Figure 2: Comparison of spectral spreads for a crash cymbal (left) and clarinet (right). The frequency spectrum extracted from the sound of two crash cymbals (on the left) is characterized by a higher spectral spread value than that of a clarinet sound (on the right) as shown by the width of its spectral envelope. This means that the sound components are generally more distant from the spectral centroid value (red line) in the case of crash cymbals.
Figure 3: Comparison of spectral skewness curves for pink noise (left side) and blue noise (right side). The spectral skewness of pink noise (on the left of figure 3) is positive due to the presence of higher energy below the spectral centroid (red vertical line). Notice how its energy has been condensed to the left, creating a longer “tail” to the right of the spectral centroid. The spectral skewness of blue noise, on the other hand, shows a slight negative tendency due to the presence of energy above the spectral centroid (on the right) .

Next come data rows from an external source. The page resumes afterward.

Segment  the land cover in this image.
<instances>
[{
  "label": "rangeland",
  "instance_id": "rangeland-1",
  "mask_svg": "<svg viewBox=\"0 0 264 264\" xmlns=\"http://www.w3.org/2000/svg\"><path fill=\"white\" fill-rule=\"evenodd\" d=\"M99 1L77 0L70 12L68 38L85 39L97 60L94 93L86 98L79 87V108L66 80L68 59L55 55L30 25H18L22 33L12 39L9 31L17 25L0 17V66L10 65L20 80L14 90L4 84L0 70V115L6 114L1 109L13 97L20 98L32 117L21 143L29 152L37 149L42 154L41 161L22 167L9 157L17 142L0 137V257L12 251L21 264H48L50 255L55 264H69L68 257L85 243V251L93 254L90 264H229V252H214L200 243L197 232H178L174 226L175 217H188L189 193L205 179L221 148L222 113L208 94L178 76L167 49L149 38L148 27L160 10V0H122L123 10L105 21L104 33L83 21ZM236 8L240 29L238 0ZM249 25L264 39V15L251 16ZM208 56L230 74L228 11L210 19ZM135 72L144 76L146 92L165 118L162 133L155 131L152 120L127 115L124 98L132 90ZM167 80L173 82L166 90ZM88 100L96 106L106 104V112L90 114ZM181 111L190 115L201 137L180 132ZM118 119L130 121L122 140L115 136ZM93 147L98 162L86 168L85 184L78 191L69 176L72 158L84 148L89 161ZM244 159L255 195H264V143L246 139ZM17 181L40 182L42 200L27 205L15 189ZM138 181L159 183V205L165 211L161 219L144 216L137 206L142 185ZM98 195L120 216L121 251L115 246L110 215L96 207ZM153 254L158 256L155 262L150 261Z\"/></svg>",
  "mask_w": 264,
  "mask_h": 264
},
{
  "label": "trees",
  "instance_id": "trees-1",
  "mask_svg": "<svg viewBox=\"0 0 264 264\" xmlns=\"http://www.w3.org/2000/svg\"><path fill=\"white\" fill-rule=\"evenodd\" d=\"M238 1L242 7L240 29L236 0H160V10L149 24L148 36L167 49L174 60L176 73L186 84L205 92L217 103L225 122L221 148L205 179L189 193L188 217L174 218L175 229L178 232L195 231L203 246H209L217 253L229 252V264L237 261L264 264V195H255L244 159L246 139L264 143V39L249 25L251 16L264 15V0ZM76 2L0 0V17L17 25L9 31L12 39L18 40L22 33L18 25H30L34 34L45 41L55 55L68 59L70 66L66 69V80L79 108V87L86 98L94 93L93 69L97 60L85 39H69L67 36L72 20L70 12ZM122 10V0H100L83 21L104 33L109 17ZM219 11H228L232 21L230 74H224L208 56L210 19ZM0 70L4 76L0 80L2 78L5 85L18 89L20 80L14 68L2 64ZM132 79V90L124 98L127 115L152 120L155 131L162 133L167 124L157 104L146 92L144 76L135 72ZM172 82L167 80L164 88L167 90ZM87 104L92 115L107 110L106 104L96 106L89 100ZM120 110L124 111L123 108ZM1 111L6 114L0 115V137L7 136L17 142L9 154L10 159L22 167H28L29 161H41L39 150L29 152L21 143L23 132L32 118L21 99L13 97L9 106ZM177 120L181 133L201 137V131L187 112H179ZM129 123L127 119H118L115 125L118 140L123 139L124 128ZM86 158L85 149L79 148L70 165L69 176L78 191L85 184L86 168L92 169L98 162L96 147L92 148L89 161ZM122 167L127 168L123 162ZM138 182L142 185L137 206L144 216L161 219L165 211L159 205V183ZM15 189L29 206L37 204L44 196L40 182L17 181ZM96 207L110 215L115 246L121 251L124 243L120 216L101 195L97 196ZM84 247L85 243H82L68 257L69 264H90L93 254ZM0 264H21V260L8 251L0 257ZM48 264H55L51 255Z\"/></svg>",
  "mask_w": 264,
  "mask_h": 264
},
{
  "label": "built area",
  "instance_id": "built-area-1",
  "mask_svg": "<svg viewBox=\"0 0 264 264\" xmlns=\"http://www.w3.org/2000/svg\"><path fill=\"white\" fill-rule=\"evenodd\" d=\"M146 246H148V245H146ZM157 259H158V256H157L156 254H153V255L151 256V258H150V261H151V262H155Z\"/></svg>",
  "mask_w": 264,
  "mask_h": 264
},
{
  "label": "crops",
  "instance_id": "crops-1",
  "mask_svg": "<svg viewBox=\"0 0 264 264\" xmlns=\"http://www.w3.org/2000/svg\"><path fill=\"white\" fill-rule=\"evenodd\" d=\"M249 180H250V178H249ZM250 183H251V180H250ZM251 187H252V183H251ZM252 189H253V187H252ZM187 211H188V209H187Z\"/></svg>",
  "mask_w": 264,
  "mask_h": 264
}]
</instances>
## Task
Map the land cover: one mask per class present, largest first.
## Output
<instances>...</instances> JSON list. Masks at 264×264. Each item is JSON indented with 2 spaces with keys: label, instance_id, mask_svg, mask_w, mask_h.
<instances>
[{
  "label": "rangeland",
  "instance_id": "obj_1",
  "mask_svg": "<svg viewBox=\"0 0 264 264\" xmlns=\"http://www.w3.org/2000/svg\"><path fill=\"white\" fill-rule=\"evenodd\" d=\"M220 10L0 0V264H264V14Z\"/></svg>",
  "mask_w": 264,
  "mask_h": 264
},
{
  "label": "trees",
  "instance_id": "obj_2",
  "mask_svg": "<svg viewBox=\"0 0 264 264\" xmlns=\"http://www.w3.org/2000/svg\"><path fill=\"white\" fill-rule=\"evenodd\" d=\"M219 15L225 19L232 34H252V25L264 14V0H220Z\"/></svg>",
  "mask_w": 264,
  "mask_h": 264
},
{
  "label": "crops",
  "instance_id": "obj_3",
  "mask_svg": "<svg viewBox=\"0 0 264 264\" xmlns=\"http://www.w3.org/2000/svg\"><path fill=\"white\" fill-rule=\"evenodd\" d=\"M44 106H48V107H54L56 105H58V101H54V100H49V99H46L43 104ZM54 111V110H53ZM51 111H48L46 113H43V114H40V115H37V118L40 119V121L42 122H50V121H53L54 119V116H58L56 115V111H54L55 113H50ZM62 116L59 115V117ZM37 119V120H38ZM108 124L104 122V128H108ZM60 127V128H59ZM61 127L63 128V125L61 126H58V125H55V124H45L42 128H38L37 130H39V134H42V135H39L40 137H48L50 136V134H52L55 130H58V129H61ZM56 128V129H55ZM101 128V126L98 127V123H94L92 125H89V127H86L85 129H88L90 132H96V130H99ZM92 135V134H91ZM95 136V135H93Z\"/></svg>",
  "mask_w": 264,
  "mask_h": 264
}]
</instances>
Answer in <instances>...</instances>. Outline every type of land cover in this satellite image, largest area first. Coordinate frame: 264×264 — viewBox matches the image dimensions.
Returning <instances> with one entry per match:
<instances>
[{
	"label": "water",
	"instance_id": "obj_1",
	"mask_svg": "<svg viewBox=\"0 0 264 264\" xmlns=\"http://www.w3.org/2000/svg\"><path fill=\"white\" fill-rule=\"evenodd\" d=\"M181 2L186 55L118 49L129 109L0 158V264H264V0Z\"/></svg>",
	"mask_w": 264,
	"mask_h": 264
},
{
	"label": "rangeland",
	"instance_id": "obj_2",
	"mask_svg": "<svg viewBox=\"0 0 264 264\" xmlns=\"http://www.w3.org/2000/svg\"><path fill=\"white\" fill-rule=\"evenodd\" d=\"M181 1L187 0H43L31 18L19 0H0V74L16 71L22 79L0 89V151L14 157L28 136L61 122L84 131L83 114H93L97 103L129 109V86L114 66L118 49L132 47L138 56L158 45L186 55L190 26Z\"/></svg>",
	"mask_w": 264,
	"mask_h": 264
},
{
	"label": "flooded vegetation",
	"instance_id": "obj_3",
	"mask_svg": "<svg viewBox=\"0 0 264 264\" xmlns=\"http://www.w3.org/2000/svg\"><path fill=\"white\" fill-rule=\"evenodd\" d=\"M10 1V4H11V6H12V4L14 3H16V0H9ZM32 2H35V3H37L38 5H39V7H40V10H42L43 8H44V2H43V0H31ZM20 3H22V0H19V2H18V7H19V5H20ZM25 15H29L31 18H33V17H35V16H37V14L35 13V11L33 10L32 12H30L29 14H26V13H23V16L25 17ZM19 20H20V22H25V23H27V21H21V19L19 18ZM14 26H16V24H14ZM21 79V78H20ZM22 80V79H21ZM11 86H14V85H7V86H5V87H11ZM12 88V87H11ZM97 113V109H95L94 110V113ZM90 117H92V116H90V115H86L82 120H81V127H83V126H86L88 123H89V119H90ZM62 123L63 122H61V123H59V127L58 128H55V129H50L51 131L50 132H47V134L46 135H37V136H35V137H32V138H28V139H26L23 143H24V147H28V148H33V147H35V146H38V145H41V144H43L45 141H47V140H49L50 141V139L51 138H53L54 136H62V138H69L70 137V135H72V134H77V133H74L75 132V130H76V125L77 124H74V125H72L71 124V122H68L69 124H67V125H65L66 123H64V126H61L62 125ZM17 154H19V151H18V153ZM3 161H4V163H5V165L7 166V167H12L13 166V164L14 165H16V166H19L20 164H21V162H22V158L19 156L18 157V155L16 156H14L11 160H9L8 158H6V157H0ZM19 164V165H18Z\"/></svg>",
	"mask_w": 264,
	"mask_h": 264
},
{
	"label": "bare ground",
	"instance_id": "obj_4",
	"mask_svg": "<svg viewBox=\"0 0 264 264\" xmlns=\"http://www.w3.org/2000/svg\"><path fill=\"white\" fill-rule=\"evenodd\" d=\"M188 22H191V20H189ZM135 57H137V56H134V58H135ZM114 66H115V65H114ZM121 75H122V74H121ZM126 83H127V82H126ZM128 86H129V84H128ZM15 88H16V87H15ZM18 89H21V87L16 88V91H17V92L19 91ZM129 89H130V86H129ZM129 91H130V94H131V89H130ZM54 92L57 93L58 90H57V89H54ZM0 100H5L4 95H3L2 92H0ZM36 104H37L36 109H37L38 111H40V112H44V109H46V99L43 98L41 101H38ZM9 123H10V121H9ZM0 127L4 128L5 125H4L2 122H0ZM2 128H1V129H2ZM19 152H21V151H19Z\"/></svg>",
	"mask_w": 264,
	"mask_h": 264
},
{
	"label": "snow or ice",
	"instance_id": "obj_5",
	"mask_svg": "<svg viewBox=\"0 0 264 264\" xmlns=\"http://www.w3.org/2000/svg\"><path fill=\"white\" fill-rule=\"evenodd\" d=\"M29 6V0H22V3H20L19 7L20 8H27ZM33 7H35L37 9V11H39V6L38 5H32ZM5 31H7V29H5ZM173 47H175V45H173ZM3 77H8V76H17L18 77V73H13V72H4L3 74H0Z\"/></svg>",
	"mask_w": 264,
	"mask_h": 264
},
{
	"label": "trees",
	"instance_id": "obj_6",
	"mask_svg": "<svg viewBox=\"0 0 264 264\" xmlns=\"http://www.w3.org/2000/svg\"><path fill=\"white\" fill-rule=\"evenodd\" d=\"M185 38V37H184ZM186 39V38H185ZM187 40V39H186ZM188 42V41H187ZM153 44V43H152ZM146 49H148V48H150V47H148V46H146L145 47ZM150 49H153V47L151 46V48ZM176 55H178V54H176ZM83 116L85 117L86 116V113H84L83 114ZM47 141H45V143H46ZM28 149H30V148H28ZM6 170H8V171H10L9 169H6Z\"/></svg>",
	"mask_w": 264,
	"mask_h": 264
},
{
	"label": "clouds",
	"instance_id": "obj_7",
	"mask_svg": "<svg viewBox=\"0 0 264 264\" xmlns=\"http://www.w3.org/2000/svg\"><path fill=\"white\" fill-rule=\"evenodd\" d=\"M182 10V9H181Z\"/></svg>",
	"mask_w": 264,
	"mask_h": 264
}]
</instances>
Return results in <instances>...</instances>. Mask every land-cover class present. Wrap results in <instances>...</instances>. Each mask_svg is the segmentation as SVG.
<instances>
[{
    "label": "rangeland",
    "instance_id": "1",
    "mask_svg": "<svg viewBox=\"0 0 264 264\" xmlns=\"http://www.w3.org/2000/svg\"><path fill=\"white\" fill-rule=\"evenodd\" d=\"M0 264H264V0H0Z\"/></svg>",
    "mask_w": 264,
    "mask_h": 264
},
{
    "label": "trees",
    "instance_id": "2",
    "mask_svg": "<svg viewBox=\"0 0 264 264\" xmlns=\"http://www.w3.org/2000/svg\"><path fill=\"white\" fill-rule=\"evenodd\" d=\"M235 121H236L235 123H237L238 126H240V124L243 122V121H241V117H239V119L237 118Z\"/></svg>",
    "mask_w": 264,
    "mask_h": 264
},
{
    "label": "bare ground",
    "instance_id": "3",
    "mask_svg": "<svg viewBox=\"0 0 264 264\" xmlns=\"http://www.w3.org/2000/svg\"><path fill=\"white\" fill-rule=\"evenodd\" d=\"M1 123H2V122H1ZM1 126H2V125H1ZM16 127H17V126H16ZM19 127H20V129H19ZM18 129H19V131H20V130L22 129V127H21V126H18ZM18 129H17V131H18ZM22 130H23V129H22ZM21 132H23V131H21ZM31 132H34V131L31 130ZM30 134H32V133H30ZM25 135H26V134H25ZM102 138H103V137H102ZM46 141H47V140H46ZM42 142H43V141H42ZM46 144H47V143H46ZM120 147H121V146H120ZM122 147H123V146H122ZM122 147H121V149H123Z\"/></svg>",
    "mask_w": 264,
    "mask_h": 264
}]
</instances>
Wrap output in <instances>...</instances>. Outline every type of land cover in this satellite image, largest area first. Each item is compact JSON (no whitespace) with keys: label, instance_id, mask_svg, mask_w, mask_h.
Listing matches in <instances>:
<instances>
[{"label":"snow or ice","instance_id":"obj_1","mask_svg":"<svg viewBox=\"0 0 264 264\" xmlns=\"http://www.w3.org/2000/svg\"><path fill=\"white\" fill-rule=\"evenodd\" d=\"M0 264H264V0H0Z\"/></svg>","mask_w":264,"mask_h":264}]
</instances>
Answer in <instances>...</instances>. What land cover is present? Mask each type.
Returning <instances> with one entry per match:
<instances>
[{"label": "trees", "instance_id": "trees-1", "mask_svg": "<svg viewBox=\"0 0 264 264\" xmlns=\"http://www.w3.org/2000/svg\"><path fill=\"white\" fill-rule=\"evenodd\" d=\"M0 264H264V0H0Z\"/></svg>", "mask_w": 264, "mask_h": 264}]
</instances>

Figure 4: Comparative representation of different spectral kurtosis values of filtered crash cymbals. Both plots present the amplitude spectra and spectral envelopes of filtered crash cymbals, which were processed in a way that the spectral spread remains constant with different spectral kurtosis values. See how the left spectrum is “flatter” (lower kurtosis) while the right picture shows a more “pointed” distribution, with thicker tails on the sides (higher kurtosis). In both cases, the energy is distributed following essentially the same average frequency distance from the spectral centroid, which is why the spectral spread values are identical.
Figure 5: Amplitude spectrum with a regression line (in black). The spectral slope corresponds to the gradient of the line (from [1], p.14).
Figure 6: Frequency spectrum with a red vertical line indicating the spectral rolloff point (from [1], p.15). The red line marks the point under which 95% of the energy is stored.